Dad would be so screwed right now. He cannot fly.
I can.
So, she started to fly. She didn’t think about the surface. That wasn’t her finish line. No. It was the sky. The clouds. She was flying to the clouds. She just happened to have a 22 ton ruined armored car in her hands as she was doing it.
It was no longer an effort. She realized that Arik had been wrong. She didn’t need to learn to pull her punches. She had pulled her punch. That was the only reason the man in the alley’s entire skull hadn’t been reduced to gelatin.
This wasn’t too much weight for her; Skye was just holding herself back. She stopped doing that now.
Amid hundreds of people who were gathered on the bridge and shore, a collective gasp met her sudden surge from the water. She was a hundred feet up now, hanging in the air, the armored car overhead.

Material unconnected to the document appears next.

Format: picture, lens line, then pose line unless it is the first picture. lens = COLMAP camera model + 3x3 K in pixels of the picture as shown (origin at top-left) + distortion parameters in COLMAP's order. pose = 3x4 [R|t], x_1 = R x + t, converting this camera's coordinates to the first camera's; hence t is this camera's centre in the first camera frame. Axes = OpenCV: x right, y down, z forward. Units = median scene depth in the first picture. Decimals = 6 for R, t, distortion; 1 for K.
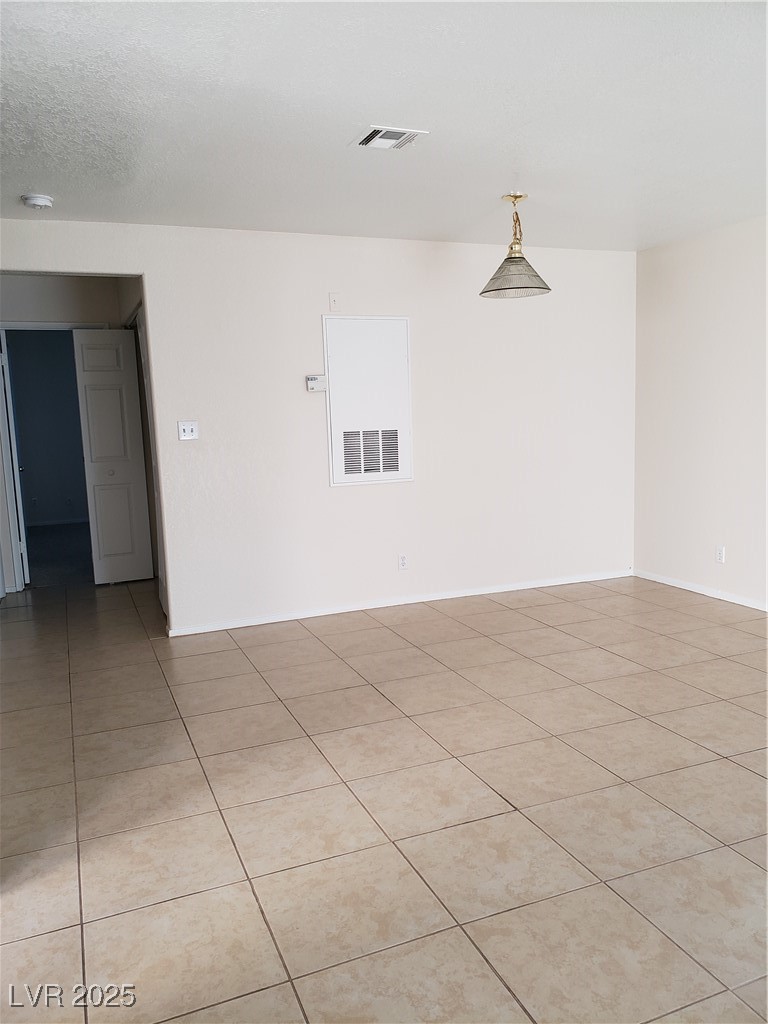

She felt the eyes and the cameras and the fingers pointing at her.
Twilight Archer had cleared a space on the bridge, and she set the car down. A group of citizens ran to the car, pulling out the driver. He was dazed, but was coughing and alive.
Arik went to say something to her, to congratulate her or thank her or commend her, but she couldn’t hear him. The sound of the people and the cameras and the helicopters all straining to get a glimpse of her was too much. It was all too much.
She went to the clouds.
***
After nightfall, she returned to the ground. The darkness had swallowed itself, the night commingling with the other kind, bringing the illusion of peace.
The safehouse beneath the laundromat was vacated. A couch, a table, a mini-fridge with nothing in it, and a letter on the table.
Skye - I’ll be here if you need me. But I believe that you won’t. Don’t be late for class. -Arik
With the letter were her student ID and a pair of glasses. She examined them and put them on.
Then she started to tie her hair back.